WHAT THE TASK ASKS:
Write out exactly the lines of the material below, beginning at the top and ending at the line that contains "- Database monitoring and performance metrics".

DATASET RECORDS:
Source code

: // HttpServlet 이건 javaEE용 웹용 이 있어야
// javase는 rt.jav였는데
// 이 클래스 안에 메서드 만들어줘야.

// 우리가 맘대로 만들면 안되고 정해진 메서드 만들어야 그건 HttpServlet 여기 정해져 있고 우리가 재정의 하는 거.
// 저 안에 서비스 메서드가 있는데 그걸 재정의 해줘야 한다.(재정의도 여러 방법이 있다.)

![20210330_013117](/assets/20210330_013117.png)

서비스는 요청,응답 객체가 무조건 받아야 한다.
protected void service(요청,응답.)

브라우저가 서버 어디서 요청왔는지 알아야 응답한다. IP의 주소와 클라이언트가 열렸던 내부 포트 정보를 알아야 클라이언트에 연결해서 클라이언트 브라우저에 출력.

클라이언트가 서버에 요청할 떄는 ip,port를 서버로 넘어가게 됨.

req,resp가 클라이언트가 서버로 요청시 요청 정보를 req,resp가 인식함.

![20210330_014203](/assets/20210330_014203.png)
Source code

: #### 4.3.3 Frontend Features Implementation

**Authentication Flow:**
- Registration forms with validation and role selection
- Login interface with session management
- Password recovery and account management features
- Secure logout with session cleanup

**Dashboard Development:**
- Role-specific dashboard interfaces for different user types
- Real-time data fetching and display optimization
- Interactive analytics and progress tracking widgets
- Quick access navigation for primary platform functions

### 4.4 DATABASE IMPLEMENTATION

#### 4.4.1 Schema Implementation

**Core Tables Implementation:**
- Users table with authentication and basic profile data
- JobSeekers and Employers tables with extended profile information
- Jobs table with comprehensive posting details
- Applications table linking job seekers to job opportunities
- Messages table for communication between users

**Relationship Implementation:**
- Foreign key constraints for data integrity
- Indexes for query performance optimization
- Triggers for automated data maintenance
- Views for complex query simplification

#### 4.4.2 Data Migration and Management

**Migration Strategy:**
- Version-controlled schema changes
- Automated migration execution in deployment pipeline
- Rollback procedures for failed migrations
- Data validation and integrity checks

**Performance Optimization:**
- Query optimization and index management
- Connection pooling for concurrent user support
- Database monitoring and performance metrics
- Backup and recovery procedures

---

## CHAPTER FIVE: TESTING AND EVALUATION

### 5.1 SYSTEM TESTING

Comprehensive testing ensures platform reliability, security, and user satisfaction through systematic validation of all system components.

EXPECTED ANSWER:
Source code

: // HttpServlet 이건 javaEE용 웹용 이 있어야
// javase는 rt.jav였는데
// 이 클래스 안에 메서드 만들어줘야.

// 우리가 맘대로 만들면 안되고 정해진 메서드 만들어야 그건 HttpServlet 여기 정해져 있고 우리가 재정의 하는 거.
// 저 안에 서비스 메서드가 있는데 그걸 재정의 해줘야 한다.(재정의도 여러 방법이 있다.)

![20210330_013117](/assets/20210330_013117.png)

서비스는 요청,응답 객체가 무조건 받아야 한다.
protected void service(요청,응답.)

브라우저가 서버 어디서 요청왔는지 알아야 응답한다. IP의 주소와 클라이언트가 열렸던 내부 포트 정보를 알아야 클라이언트에 연결해서 클라이언트 브라우저에 출력.

클라이언트가 서버에 요청할 떄는 ip,port를 서버로 넘어가게 됨.

req,resp가 클라이언트가 서버로 요청시 요청 정보를 req,resp가 인식함.

![20210330_014203](/assets/20210330_014203.png)
Source code

: #### 4.3.3 Frontend Features Implementation

**Authentication Flow:**
- Registration forms with validation and role selection
- Login interface with session management
- Password recovery and account management features
- Secure logout with session cleanup

**Dashboard Development:**
- Role-specific dashboard interfaces for different user types
- Real-time data fetching and display optimization
- Interactive analytics and progress tracking widgets
- Quick access navigation for primary platform functions

### 4.4 DATABASE IMPLEMENTATION

#### 4.4.1 Schema Implementation

**Core Tables Implementation:**
- Users table with authentication and basic profile data
- JobSeekers and Employers tables with extended profile information
- Jobs table with comprehensive posting details
- Applications table linking job seekers to job opportunities
- Messages table for communication between users

**Relationship Implementation:**
- Foreign key constraints for data integrity
- Indexes for query performance optimization
- Triggers for automated data maintenance
- Views for complex query simplification

#### 4.4.2 Data Migration and Management

**Migration Strategy:**
- Version-controlled schema changes
- Automated migration execution in deployment pipeline
- Rollback procedures for failed migrations
- Data validation and integrity checks

**Performance Optimization:**
- Query optimization and index management
- Connection pooling for concurrent user support
- Database monitoring and performance metrics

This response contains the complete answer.